The pelvic tilt is a classic therapeutic exercise used to stabilize body posture by developing and strengthening the core musculature.
The pelvic tilt can be found in yoga, pilates, physical therapy and other exercise systems. While there are variations on the pelvic tilt, the move for all is about the same.
I love the supported bridge pose because it increases the challenges presented by the pelvic tilt. This pose elevates and removes some of the floor support. Now the ab and back muscles have to go to work to support the body in the air.
The result? Stronger, smarter core muscles, which help develop a centered, easy alignment and good posture.
The hamstring muscles are those large muscles on the back of the leg.
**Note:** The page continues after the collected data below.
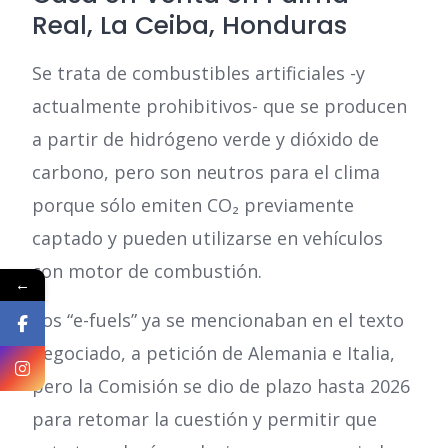
Real, La Ceiba, Honduras
Se trata de combustibles artificiales -y
actualmente prohibitivos- que se producen
a partir de hidrógeno verde y dióxido de
carbono, pero son neutros para el clima
porque sólo emiten CO₂ previamente
captado y pueden utilizarse en vehículos
con motor de combustión.
←
Los “e-fuels” ya se mencionaban en el texto
negociado, a petición de Alemania e Italia,
pero la Comisión se dio de plazo hasta 2026
para retomar la cuestión y permitir que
When they get tight, they can affect the entire low back making a flat low back posture. The reclined big toe pose addresses this postural problem with a gentle, enjoyable – remember to breathe! – stretch to the muscles.
Supine means lying on your back. The supine spinal twist, as the name suggest, gently twists your spine while you are lying on the floor. For people with back pain, twisting should be approached with caution.
Yoga incorporates breathing techniques that can lead to stress relief and help you get through the challenge as you come to your edge (a sign of discomfort) in any posture, standing, sitting, bending or twisting.
Talking with your prospective yoga teacher can help you determine which class is right for you. Probe and see how skilled the yoga teacher is with back and neck pain and learn how challenging the class is.
Some yoga teachers are big on manual adjustments, including stretching. In most cases, adjustments are helpful but you may need to forgo them to avoid aggravating your pain.
Discuss this with the yoga teacher before the class starts to avoid any unwanted surprise.